Friday, 2 August 2013

Boko Haram leader dies the second time

Sheikh Abubakar Shekau, leader of the violent Islamic sect, Boko Haram, has reportedly been shot and deposed by members of his own sect, Boko Haram.

A new leader, Abu Zamira Mohammed, who is the sect’s leader negotiating with the federal government has been appointed new leader by the group’s Shura Council.
The group also said that its ceasefire declaration is working, pointing out that there has not been any suicide bombing since the declaration. It noted its condemnation of the Yobe massacre where 40 students were killed, adding that some politicians now commit murder and ascribe it to Boko Haram

On the Kano blasts last Monday, which led to the death of about 45 people, the group blamed it on federal government’s tardiness in responding to the ceasefire agreement.
A joint report published yesterday, by Dr.

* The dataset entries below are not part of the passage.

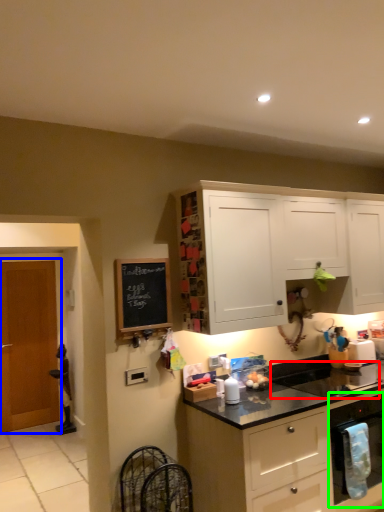
Question: Which object is the closest to the sink (highlighted by a red box)? Choose among these: door (highlighted by a blue box) or kitchen appliance (highlighted by a green box).

Choices:
 (A) door
 (B) kitchen appliance

Answer: (B)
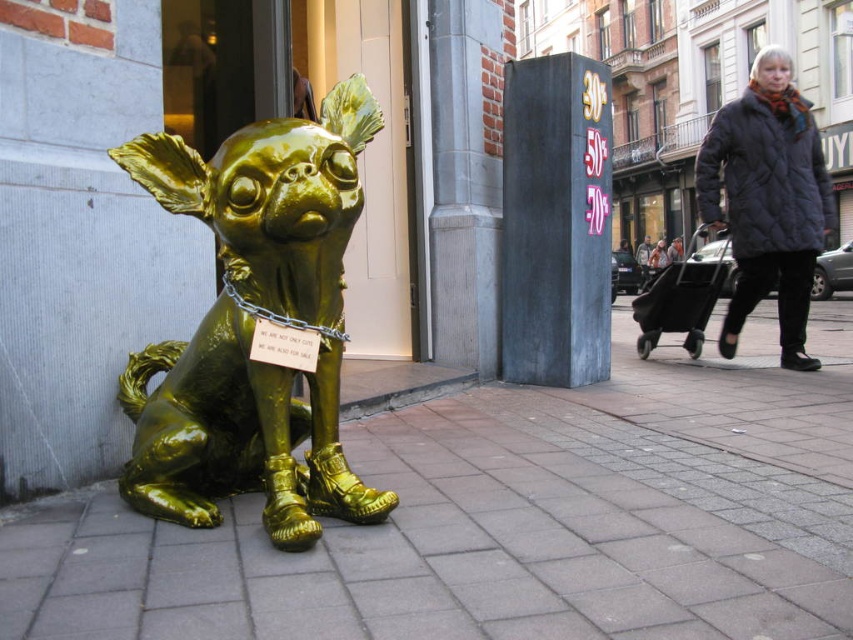
You are a city planner reviewing the sculpture placement. The glossy gold dog at left and the gold metallic chain at center are part of a new public art installation. From the viewer perspective, which object appears closer to you?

Stephen Davis, a conflict resolution expert and an adviser to the last three Nigerian Presidents and Phillip van Niekerk, President of Calabar Africa, a strategic advisory company focusing on Africa, and former Editor of South Africa’s Mail & Guardian newspaper, in the US based online newspaper, huffingtonpost.com, quoted one Imam Liman Ibrahim, spiritual leader of Boko Haram, as saying that the change in leadership was prelude to peace negotiations with the federal government.

A faction of Boko Haram has entered into a back-channel dialogue with the government in the search for an elusive peace to a conflict that has seen multiple suicide bombings, attacks on government buildings and churches, and has claimed thousands of lives since 2011.